- [TASK TO COMPLETE]
Retype the data below without altering anything.

(Source records)
[start]

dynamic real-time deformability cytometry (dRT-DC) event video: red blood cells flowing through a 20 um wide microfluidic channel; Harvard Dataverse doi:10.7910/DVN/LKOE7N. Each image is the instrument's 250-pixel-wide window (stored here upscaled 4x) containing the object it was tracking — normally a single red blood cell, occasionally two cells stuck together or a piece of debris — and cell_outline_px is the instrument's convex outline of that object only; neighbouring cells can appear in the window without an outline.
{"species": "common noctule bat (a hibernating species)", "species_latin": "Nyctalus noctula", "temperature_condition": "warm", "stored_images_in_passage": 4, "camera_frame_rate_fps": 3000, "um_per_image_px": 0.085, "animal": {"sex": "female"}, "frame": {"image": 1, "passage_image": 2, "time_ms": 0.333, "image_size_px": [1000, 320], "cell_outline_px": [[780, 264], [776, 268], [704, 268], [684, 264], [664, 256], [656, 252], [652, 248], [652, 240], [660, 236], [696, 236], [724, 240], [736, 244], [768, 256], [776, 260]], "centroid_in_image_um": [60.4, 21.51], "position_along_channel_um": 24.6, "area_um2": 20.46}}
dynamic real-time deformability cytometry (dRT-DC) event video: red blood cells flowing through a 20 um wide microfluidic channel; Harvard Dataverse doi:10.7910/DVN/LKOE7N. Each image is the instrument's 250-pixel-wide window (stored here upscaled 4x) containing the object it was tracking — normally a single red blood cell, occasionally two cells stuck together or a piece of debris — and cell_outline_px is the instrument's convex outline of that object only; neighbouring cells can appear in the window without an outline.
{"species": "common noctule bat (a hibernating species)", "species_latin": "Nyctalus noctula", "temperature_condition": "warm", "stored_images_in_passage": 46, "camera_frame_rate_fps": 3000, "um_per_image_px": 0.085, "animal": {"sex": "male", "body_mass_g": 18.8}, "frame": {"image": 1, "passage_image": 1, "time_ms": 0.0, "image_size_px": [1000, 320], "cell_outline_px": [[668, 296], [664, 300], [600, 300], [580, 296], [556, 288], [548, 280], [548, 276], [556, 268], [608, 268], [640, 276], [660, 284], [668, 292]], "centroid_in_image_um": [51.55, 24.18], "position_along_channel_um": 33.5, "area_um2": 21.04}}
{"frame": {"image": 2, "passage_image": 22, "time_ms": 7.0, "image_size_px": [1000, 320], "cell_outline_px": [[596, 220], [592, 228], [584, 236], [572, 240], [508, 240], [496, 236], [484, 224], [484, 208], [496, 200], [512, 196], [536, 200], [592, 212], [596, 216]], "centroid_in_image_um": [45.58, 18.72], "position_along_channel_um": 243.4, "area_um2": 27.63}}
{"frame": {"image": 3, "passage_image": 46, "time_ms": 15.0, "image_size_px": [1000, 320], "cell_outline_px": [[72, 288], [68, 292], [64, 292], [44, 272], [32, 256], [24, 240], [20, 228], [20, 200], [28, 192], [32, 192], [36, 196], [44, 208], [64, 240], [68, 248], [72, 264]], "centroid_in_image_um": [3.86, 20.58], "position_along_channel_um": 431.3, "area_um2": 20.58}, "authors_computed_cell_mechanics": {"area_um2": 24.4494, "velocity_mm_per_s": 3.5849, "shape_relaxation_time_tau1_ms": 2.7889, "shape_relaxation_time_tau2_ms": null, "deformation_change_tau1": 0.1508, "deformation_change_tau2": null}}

[end]

- [COMPLETE ANSWER]
dynamic real-time deformability cytometry (dRT-DC) event video: red blood cells flowing through a 20 um wide microfluidic channel; Harvard Dataverse doi:10.7910/DVN/LKOE7N. Each image is the instrument's 250-pixel-wide window (stored here upscaled 4x) containing the object it was tracking — normally a single red blood cell, occasionally two cells stuck together or a piece of debris — and cell_outline_px is the instrument's convex outline of that object only; neighbouring cells can appear in the window without an outline.
{"species": "common noctule bat (a hibernating species)", "species_latin": "Nyctalus noctula", "temperature_condition": "warm", "stored_images_in_passage": 4, "camera_frame_rate_fps": 3000, "um_per_image_px": 0.085, "animal": {"sex": "female"}, "frame": {"image": 1, "passage_image": 2, "time_ms": 0.333, "image_size_px": [1000, 320], "cell_outline_px": [[780, 264], [776, 268], [704, 268], [684, 264], [664, 256], [656, 252], [652, 248], [652, 240], [660, 236], [696, 236], [724, 240], [736, 244], [768, 256], [776, 260]], "centroid_in_image_um": [60.4, 21.51], "position_along_channel_um": 24.6, "area_um2": 20.46}}
dynamic real-time deformability cytometry (dRT-DC) event video: red blood cells flowing through a 20 um wide microfluidic channel; Harvard Dataverse doi:10.7910/DVN/LKOE7N. Each image is the instrument's 250-pixel-wide window (stored here upscaled 4x) containing the object it was tracking — normally a single red blood cell, occasionally two cells stuck together or a piece of debris — and cell_outline_px is the instrument's convex outline of that object only; neighbouring cells can appear in the window without an outline.
{"species": "common noctule bat (a hibernating species)", "species_latin": "Nyctalus noctula", "temperature_condition": "warm", "stored_images_in_passage": 46, "camera_frame_rate_fps": 3000, "um_per_image_px": 0.085, "animal": {"sex": "male", "body_mass_g": 18.8}, "frame": {"image": 1, "passage_image": 1, "time_ms": 0.0, "image_size_px": [1000, 320], "cell_outline_px": [[668, 296], [664, 300], [600, 300], [580, 296], [556, 288], [548, 280], [548, 276], [556, 268], [608, 268], [640, 276], [660, 284], [668, 292]], "centroid_in_image_um": [51.55, 24.18], "position_along_channel_um": 33.5, "area_um2": 21.04}}
{"frame": {"image": 2, "passage_image": 22, "time_ms": 7.0, "image_size_px": [1000, 320], "cell_outline_px": [[596, 220], [592, 228], [584, 236], [572, 240], [508, 240], [496, 236], [484, 224], [484, 208], [496, 200], [512, 196], [536, 200], [592, 212], [596, 216]], "centroid_in_image_um": [45.58, 18.72], "position_along_channel_um": 243.4, "area_um2": 27.63}}
{"frame": {"image": 3, "passage_image": 46, "time_ms": 15.0, "image_size_px": [1000, 320], "cell_outline_px": [[72, 288], [68, 292], [64, 292], [44, 272], [32, 256], [24, 240], [20, 228], [20, 200], [28, 192], [32, 192], [36, 196], [44, 208], [64, 240], [68, 248], [72, 264]], "centroid_in_image_um": [3.86, 20.58], "position_along_channel_um": 431.3, "area_um2": 20.58}, "authors_computed_cell_mechanics": {"area_um2": 24.4494, "velocity_mm_per_s": 3.5849, "shape_relaxation_time_tau1_ms": 2.7889, "shape_relaxation_time_tau2_ms": null, "deformation_change_tau1": 0.1508, "deformation_change_tau2": null}}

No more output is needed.